Partially indexing with docsearch-scraper?

We are using the docsearch docker container for crawling and indexing our websites with algolia. The version array under ‘variables’ inside the config changes frequently. The version variables refer to different endpoints on our website.

If we just add one new version to the array, it results in scraping all the versions again.
This behaviour is too costful for us, because it executes around 100.00K Operations.

Is there an option to just partially scrape our website and keep the indices which were scraped before?

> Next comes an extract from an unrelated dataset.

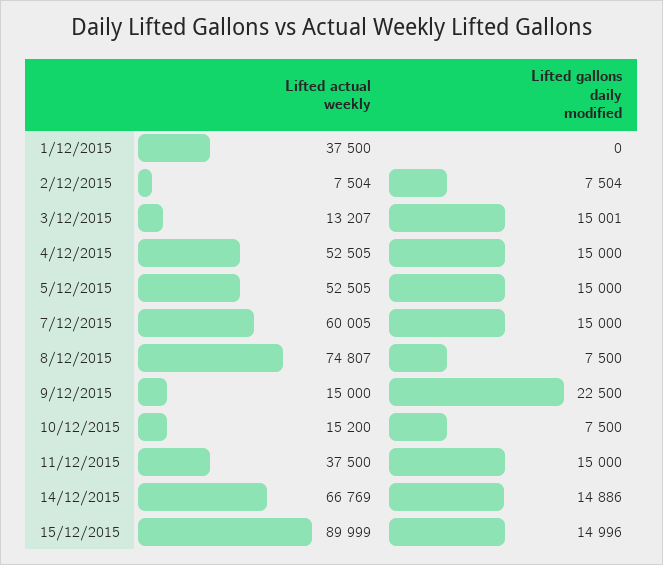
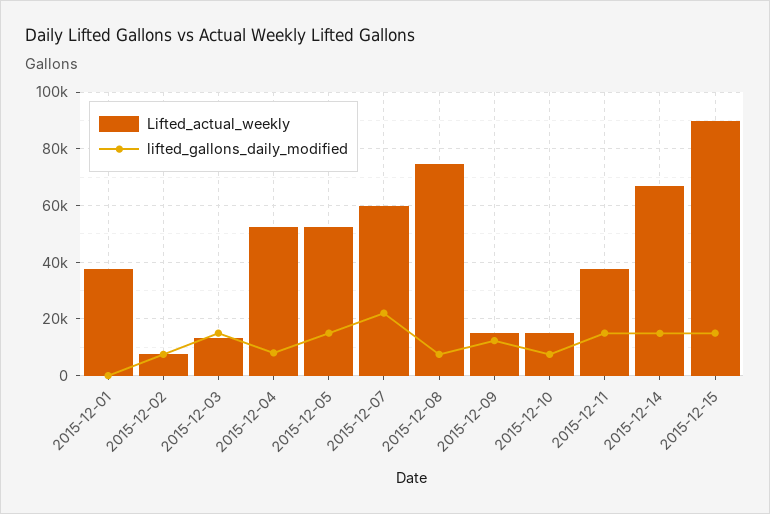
Lifted gallons daily modified, 4/12/2015: 15000 -> 7500
Lifted gallons daily modified, 7/12/2015: 15000 -> 22500
Lifted gallons daily modified, 9/12/2015: 22500 -> 12500

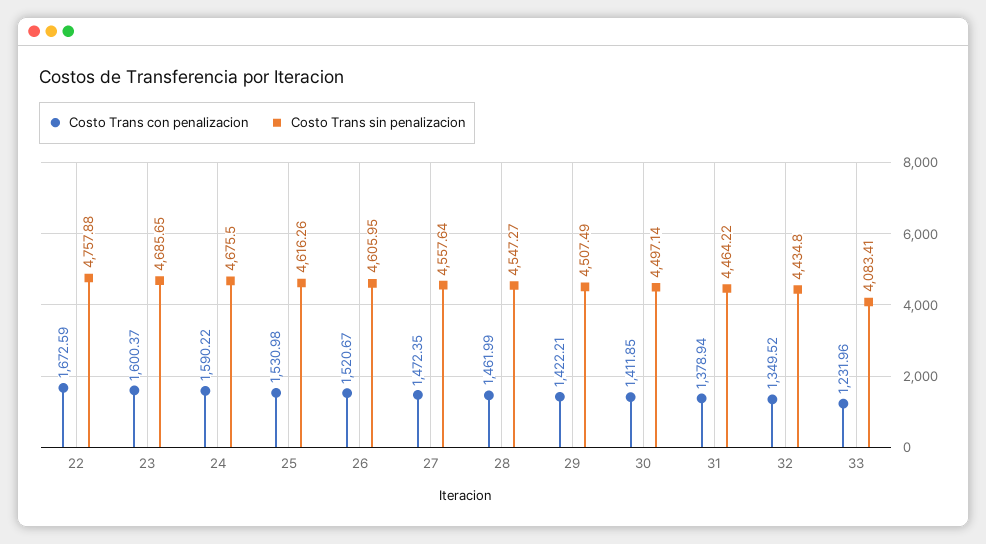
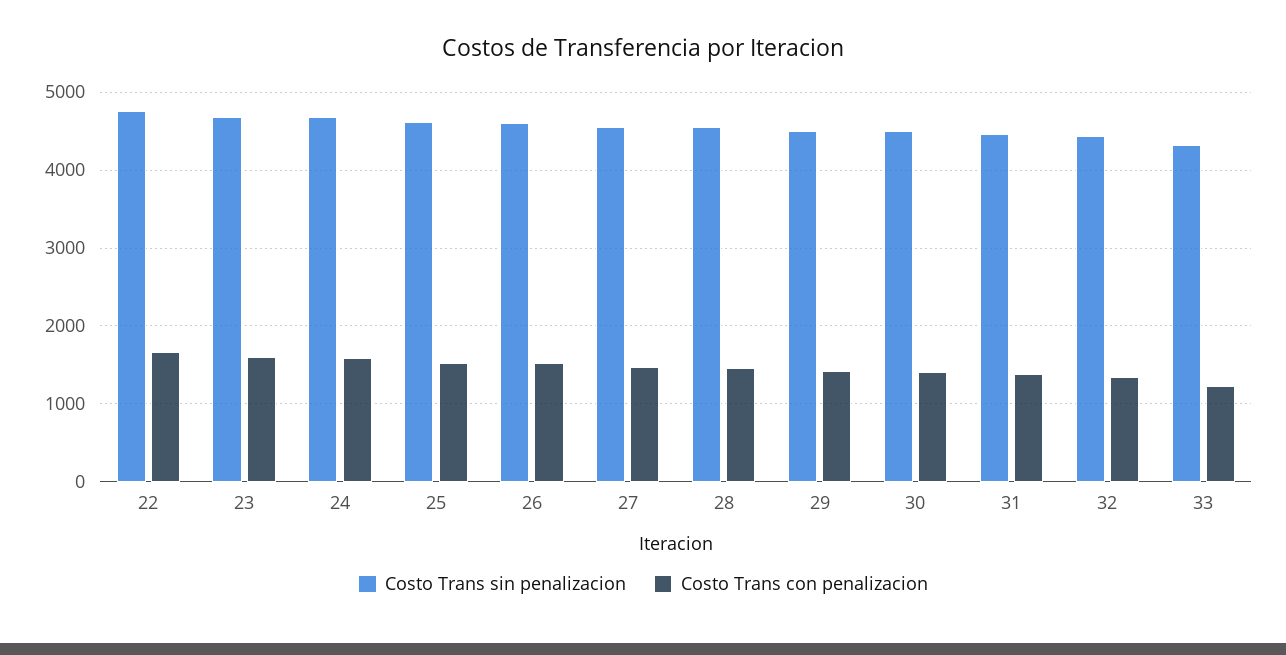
Costo Trans sin penalizacion, 33: 4083.41 -> 4300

We tried by just using one version variable inside the array but that results in deleting the indices for the versions which were scraped before.

The config:

1 {
  2     "index_name": "ourproduct_documentation",
  3     "start_urls": [
  4         {
  5             "url": "https://ourwebsite.com/(?P<version>.*?)/",
  6             "variables": {
  7                 "version": [
  8                     "0.10.0",
  9                     "0.11.0",
 10                     "0.12.0",
 11                     "latest",
 12                     "0.9",
 13                     "0.9.1"
 14                 ]
 15             }
 16         }
 17     ],
 18     "sitemap_urls": [
 19         "https://ourwebsite.com/latest/sitemap.xml"
 20     ],
 21     "stop_urls": [
 22         "/_"
 23     ],
 24     "selectors": {
 25         "lvl0": ".section h1",
 26         "lvl1": ".section h2",
 27         "lvl2": ".section h3",
 28         "lvl3": ".section h4",
 29         "lvl4": ".section h5",
 30         "lvl5": ".section dt code",
 31         "text": ".document p, .document li, .section dt"
 32     },
 33     "custom_settings": {
 34         "separatorsToIndex": "_"
 35     },
 36     "nb_hits": 51
 37 }

Hi Julian,

you could create one index for your older versions and another one for the latest.